ACTIVITY: Reproduce verbatim the portion of the blog entry below, starting with "(wednesday)" and going on through "to the others.....".

Top of EXCERPTED PASSAGE

Thursday, April 12, 2007

(reflections) full of guilt

(wednesday)
today whole day..i've been having the feeling of guilt! which i so regret for doing all these cruel and unfilial thing....

i've been complaining and picking on my grandma for being extra and troublesome while having holiday in KL last year....

ahhhhhhhhhhhhhhhhhhhhhhhh! )'=

i felt so bad! looking at her, thinking of how i treated her last year, ..... i cried.....hais...i'm so idiot to xian her old and ma fan..always go shopping so ma fan, cannot shop properly, have to look out for her, .... and i even push the job of holding her to shop ard slowly and finding seats for her o sit and telling her to look out for steps or curbs to the others.....

i'm so damn bastard and unfilial and ashamed! )'=

i look at her and felt that she's like blaming me and is like she rmbs what i did to her and tt's y i don seems to feel that she misses me or she wants to see me...

i felt that she is more yearning to see my bro and will look at him whenever he's in front of her...but she doesn't when i'm calling or looking at her...her eyeballs will turn around....

i'm upset....i donno what i'm thinking...i'm not blaming her for anything....

i only know i'm not mature and is childish to compare so much or whether she misses me or is she looking at me when i called her....i'm jealous....

i donno how to be mature to handle this....i only know i yearn for her love for me again! i wan her to deng wo again....to care for me again....

i shldn't care abt all this right now isn't it? i'm feeling bad full of guilts and regrets....
i want to hug her badly....

subconciously, every now and then......i'll think that...ytd we all just had a family gathering ad had fun and i'm gg to meet you the coming saturday or weekends......but as i think further, my mind suddenly remind and tells me that you're still lying in hospital!

Bottom of EXCERPTED PASSAGE
Top of EXERCISE DATA

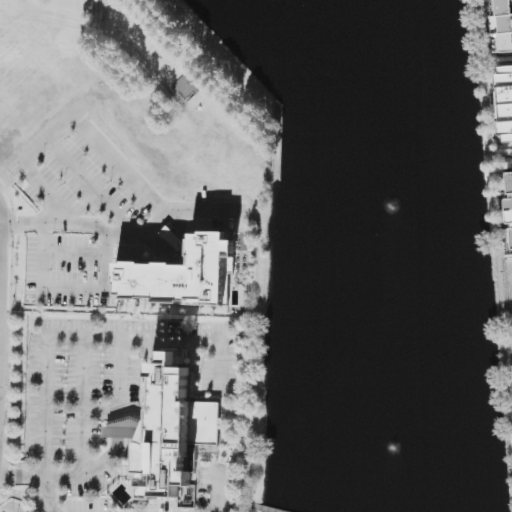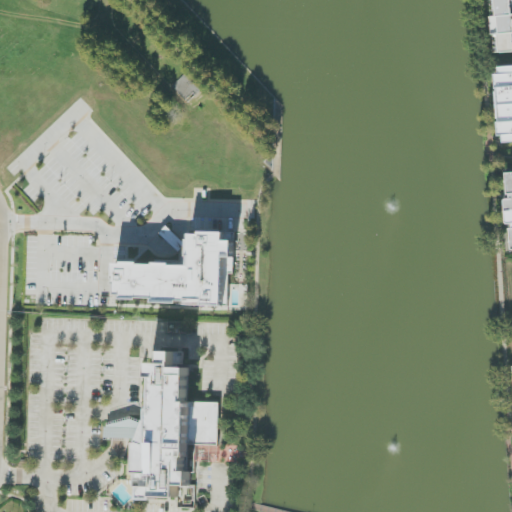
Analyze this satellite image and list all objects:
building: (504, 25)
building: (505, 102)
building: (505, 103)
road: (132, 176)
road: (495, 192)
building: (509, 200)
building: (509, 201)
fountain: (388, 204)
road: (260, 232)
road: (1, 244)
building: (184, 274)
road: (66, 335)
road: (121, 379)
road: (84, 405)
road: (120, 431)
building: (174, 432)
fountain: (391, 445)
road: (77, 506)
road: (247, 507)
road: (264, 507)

Bottom of EXERCISE DATA
Top of EXERCISE DATA

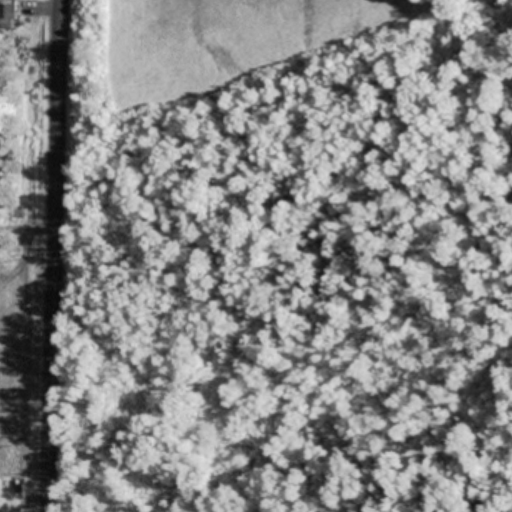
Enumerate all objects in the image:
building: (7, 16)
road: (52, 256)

Bottom of EXERCISE DATA

TASK SOLUTION:
(wednesday)
today whole day..i've been having the feeling of guilt! which i so regret for doing all these cruel and unfilial thing....

i've been complaining and picking on my grandma for being extra and troublesome while having holiday in KL last year....

ahhhhhhhhhhhhhhhhhhhhhhhh! )'=

i felt so bad! looking at her, thinking of how i treated her last year, ..... i cried.....hais...i'm so idiot to xian her old and ma fan..always go shopping so ma fan, cannot shop properly, have to look out for her, .... and i even push the job of holding her to shop ard slowly and finding seats for her o sit and telling her to look out for steps or curbs to the others.....